Selanjutnya, pada tanggal 22 Maret 2025, saksi kembali menerima uang sebanyak Rp15.000.000 untuk tiga orang (saksi, istri dan anak) dari saudari Mardatilah atas arahan saudara Rusman dan ditambah dengan janji akan diberangkatkan umrah apabila Pasangan Calon Bupati dan Wakil Bupati Nomor Urut 1 memenangkan pemilihan.

Selain itu, saksi Maulana Husada juga menerangkan telah menerima uang melalui transfer pada rekening di Bank Mandiri sebanyak Rp1.000.000 [vide Bukti PT-84] yang bukti transfer tersebut dikirimkan oleh saudara

Anton Permadi, yang berdasarkan Pengumuman KPU Kabupaten Barito Utara Nomor 544/PL.02.4-Pu/6205/2024 adalah bagian dari Tim Kampanye Pasangan Calon Bupati dan Wakil Bupati Nomor Urut 1 [vide Bukti P-36], disertai dengan ajakan atau imbauan untuk memilih Pasangan Calon Bupati dan Wakil Bupati Nomor Urut 1 melalui pesan WhatsApp [vide Bukti PT-74].

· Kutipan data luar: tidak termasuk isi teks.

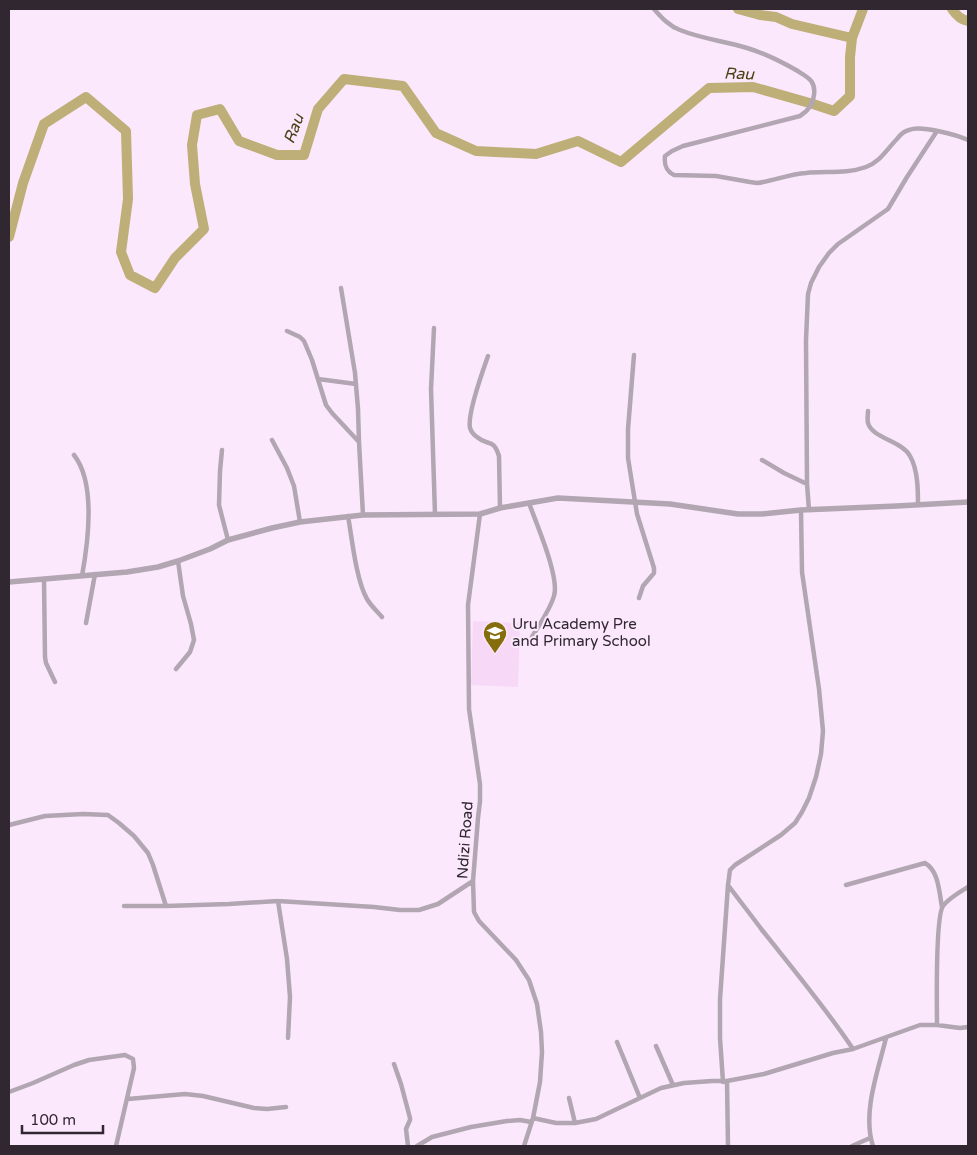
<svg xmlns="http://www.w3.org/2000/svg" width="977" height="1155" viewBox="0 0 977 1155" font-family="'Varela Round',sans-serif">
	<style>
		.built { fill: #f7d9f7 }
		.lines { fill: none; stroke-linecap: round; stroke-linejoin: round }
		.river { stroke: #beae78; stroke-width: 10 }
		.minor { stroke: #b1a6b1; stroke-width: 4.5 }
		.tertiary { stroke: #b1a6b1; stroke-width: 5.5 }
		.labels { text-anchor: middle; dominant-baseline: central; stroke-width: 4; stroke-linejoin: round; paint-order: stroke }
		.poi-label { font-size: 15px; fill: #302730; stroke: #fce8fc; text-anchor: start }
		.street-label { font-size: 15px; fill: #302730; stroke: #fce8fc }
		.water-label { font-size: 16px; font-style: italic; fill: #4b3f14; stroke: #fce8fc }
	</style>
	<rect width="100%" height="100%" fill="#fce8fc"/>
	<path class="built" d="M473,621L520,623L518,687L471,685Z"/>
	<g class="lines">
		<path class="river" d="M738,9L760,15L776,17L792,24L852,38
			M952,9C956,15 961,20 968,21
			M9,237L23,183L44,124L86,97L126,131L128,199L121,252L130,275L155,288L175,258L204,229L195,184L192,145L197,115L220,109L239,141L277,155H304L318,109L344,79L403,86L436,133L476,151L536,154L578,141L621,162L709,88L753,87L813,104L834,111L850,96V57L852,38L863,9"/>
		<path class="minor" d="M654,9C662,18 669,26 680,30C702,39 725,41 747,48C764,53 780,61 796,70C807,77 816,80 814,95C813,105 808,111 800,116L683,146L672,151L665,156C664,165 666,171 674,175L716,176L750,182L757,183C774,181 789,174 806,173C826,171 847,174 866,167C880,162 887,149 897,139C900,135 904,131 909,130C921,125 957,135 968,140
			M341,288L355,373L358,409L359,442L363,515
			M434,328L431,389L435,514
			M287,331L300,337L304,341L312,360L326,405L332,413L359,442
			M634,355L628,429V458L637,514L654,568V573L643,586L639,598
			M488,356C483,370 467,414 470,428C471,431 474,435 477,437C488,447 493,437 499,456L500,508
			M318,379L356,384
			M868,411C868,415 867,419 868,423C872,438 902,441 910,456C918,470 918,490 918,505
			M272,440L287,468L294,486L300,522
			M222,450L220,471L219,505L228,540
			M74,455C96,483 88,543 82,576
			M762,460L784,473L807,484
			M529,503C536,523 560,577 554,596C550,610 539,625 532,637
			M809,510L807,484L806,340L808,294L811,283L819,267L829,253L838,244L888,209L907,177L937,131
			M480,514L468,605L469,709L480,784V801L478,818L473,881L474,912L479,921L516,960L529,980L537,1004L541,1032L542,1052L540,1082L533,1118L524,1146
			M348,516C352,538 356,580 367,599C371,606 377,611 382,617
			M44,579L45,657L46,663L55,682
			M86,623L95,574
			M176,669L190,652L194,640L191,624L183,596L178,561
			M9,825L45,816L83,814L108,815L119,823L134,836L148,853L153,865L166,906
			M728,885C739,900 751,915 762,930C793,969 825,1007 853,1049
			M846,885L925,863C939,871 939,892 942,907
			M278,901L287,959L290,997L288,1038
			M124,906H166L229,904L278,901L374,907L400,910H419L438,904L473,881
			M937,1025C937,1005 935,918 943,906C949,898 960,892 968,887
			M617,1042L640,1098
			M656,1046L673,1085
			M394,1064L401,1084L410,1118V1120L406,1129L408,1146
			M727,1081L728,1146
			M723,1082L720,1038V999L728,885L730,870L735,865L781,835L795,823L802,812L809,798L816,777L821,754L823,731L819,689L802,572L801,510
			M9,1092L33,1083L74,1065L89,1060L125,1055L133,1059L134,1068L116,1146
			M569,1098L575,1123
			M128,1099L185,1094L203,1096L254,1108L267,1109L286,1107
			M533,1118L556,1123H575L596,1119L661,1088L684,1083L712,1081H727L764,1074L833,1053L853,1049L920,1025H937L960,1028L968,1027
			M417,1146L432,1137L471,1127L507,1121L520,1120L531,1122
			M852,1146L870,1138
			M873,1146C862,1113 878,1071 886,1038"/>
		<path class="tertiary" d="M9,582L127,572L158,567L178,561L210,549L228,540L272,528L300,522L363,515L480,514L500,508L558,498L670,504L738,514H762L801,510L897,506L968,502"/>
	</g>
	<defs>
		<g id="school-pin" transform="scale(1.25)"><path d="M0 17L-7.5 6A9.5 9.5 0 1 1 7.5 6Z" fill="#856d0b" stroke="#fce8fc"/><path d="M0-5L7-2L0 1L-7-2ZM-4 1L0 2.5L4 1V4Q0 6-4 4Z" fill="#fff"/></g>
	</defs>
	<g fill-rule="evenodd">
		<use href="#school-pin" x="495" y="633"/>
	</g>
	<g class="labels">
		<g class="poi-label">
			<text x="512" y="624">Uru Academy Pre<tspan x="512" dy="17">and Primary School</tspan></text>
		</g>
		<g class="street-label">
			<text transform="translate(465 840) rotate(-86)">Ndizi Road</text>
		</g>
		<g class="water-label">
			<text transform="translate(739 74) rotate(2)">Rau</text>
			<text transform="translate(294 129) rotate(-69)">Rau</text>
		</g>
	</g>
	<rect width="977" height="1155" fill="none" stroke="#302730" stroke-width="20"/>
	<path d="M22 1125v8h81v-8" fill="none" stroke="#302730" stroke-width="2.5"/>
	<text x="30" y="1125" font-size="15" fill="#302730" stroke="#fce8fc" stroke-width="4" paint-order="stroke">100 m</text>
</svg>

Meskipun ternyata saksi Maulana Husada tidak memiliki hak pilih pada TPS 04 Desa Malawaken, namun berdasarkan pengakuannya, uang tersebut diberikan kepada adiknya yang memiliki hak pilih di TPS 04 Desa Malawaken dan uang tersebut juga sudah diserahkan kepada adiknya tersebut [vide risalah sidang tanggal 8 Mei 2025, hlm. 113 sampai dengan hlm. 131 dan hlm. 182].

Oleh karena itu, terhadap hal tersebut MK meyakini dari keterangan dua orang saksi yang telah memberikan kesaksian di bawah sumpah merupakan alat bukti yang sah di persidangan, sekalipun terhadap saksi Maulana Husada, kuasa hukum pemohon menyatakan saksi tersebut tidak memilih hak pilih di TPS 04, Desa Malawaken.

Namun, sepanjang uang yang diterima oleh saksi dan penyerahan uang tersebut kepada adiknya untuk memilih Pasangan Calon Nomor Urut 1, pemohon tidak membantahnya dalam persidangan.

Selain itu, meskipun pemohon telah mengajukan surat pernyataan yang pada pokoknya berisi bantahan dari saudara Anton Permadi [vide Bukti P-30], tetapi MK tidak dapat meyakini validitasnya karena yang bersangkutan tidak dihadirkan dalam persidangan.

Dengan demikian, MK meyakini telah terdapat upaya untuk memenangkan Pasangan Calon Bupati dan Wakil Bupati Nomor Urut 1 dengan cara membeli suara calon pemilih dan tidak terdapat bukti maupun fakta persidangan yang menunjukkan adanya upaya atau tindakan dari Pasangan Calon Bupati dan Wakil Bupati Nomor Urut 1 untuk melakukan pencegahan atas praktik pembelian suara tersebut.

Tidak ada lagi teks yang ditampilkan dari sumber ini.